Michael Cholbi explains the significance of this debate:

[As Reiner and Willingham] note, to deny the significance of learning styles is not to deny the diversity of students. It simply isn't true that "if you think that the theory is wrong, you must think that all students are identical." And this in turn generates one of the pernicious effects of the learning styles meme: It leads us to neglect differences among students that actually do contribute differences in learning. Students differ in talent, ability, and intelligence; in their interests or motivations; and in their background knowledge. And some students have specific disabilities that impede various forms of learning. And it would be a disservice to students not to at least be cognizant of these differences when we design our learning environments.

The Future On Your TV

Alyssa Rosenberg laments that the SyFy (née SciFi) Channel is producing more fantasy and less science fiction:

[T]he future is going to be more futuristic than we imagined, and it’s getting here awfully fast. There are so many pressing questions that would also make for fabulous entertainment. What will it mean for space travel, something we once thought of as a scientific frontier and an escape hatch for humanity, to become a luxury tourism industry? What will it mean to be human as we’re increasingly integrated with our technology, perhaps to the point of having smart implants, like Ender Wiggin in Speaker for the Dead, or a bunch of the characters in Kim Stanley Robinson’s forthcoming 2312? How will technology, medical advances, and the ability to augment ourselves exacerbate our class divides?

These questions are imminent, not theoretical. And they all lend themselves beautifully to television devices. 

What’s The Key To An Effective Password?

Make it both memorable and secure:

One way … is to combine the ideas of a password and a passphrase into a so-called mnemonic password. This is a string of apparent gibberish which is not actually too hard to remember. It can be formed, for example, by using the first letter of each word in a phrase, varying upper and lower case, and substituting some symbols for others—“8” for “B”, for instance. (“itaMc0Ttit8” is thus a mnemonic contraction of the text in these brackets.) 

Hathos Alert

Conservative_Teen

Harry Cheadle of Vice eviscerates The Conservative Teen, an ostensibly youth-centric mag written by old men from places like the Heritage Foundation and Family Research Council:

How bad is this magazine? Well, there’s the cover, which features what’s probably a stock photo of a pair of frighteningly Aryan young people.

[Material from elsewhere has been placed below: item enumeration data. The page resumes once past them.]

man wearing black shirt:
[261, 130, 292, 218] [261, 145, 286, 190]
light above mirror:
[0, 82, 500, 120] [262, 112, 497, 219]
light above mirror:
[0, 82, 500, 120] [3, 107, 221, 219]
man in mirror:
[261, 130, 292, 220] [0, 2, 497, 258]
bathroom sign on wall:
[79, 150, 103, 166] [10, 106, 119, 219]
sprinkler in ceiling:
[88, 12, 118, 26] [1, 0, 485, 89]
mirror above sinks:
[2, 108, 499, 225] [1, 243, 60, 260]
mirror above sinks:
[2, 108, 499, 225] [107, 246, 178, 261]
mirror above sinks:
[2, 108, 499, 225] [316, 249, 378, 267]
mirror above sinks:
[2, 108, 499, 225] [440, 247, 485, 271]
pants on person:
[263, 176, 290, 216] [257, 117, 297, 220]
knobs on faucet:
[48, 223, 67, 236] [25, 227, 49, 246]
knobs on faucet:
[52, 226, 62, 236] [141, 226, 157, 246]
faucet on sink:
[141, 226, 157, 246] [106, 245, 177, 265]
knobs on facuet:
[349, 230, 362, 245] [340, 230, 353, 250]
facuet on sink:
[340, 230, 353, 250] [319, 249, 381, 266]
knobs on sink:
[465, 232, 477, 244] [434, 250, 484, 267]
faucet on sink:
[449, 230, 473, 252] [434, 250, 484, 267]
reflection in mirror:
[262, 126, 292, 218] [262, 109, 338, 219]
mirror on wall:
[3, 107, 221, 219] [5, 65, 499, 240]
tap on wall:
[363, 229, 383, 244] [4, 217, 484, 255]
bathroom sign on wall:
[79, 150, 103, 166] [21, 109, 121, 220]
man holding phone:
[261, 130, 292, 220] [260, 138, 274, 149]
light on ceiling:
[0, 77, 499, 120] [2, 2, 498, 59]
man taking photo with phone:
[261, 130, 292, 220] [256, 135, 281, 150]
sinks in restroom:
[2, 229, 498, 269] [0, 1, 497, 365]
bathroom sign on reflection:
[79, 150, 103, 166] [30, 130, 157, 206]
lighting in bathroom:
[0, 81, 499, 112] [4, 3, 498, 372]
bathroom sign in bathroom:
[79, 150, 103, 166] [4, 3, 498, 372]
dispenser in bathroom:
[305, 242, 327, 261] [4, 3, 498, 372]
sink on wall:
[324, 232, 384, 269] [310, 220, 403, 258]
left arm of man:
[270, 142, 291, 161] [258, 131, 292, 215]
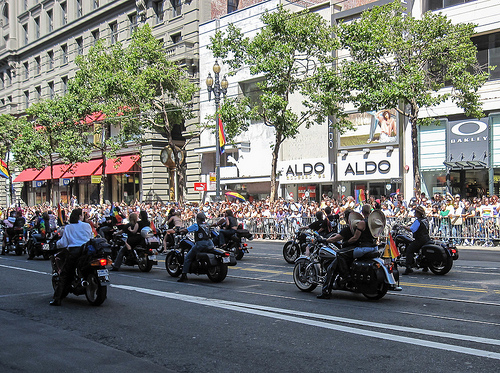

The whole magazine is filled with stock photos, actually, which is odd—if they spent money to get name-brand writers, why not pay for original images that teens might like? There’s the patronizing practice of defining difficult words for readers, like “cameo” and “sovereign” and the extremely hacky editorial cartoons (labeled “laugh out loud” after “LOL,” a popular internet expression used by young people), some of which make fun of kids for being dumb and technology-obsessed. In other words, they’re making fun of their target demographic with jokes you would find in fucking Parade magazine!

Wonkette piles on.

The Documentarian’s Dilemma

A reality-TV producer turned documentarian considers it:

I keep asking myself if [documentaries] are really that much different [from reality shows]. After all, documentary filmmakers are also purveyors of a tell-all, show-all, know-all culture Everyday life has become pop-culture entertainment, exploited as much by big TV networks and social-media companies as by the Jacks and Jills who offer up their lives in exchange for being noticed. That makes me, your typical liberal who wants to make a difference with my art documentaries, a bit queasy. What is happening when I take the raw ingredients of life and turn them into an entertaining product? And is that end product an approximation of reality, a blatant exploitation of it, or a mushy in-between that is blurring the lines of fact and fiction?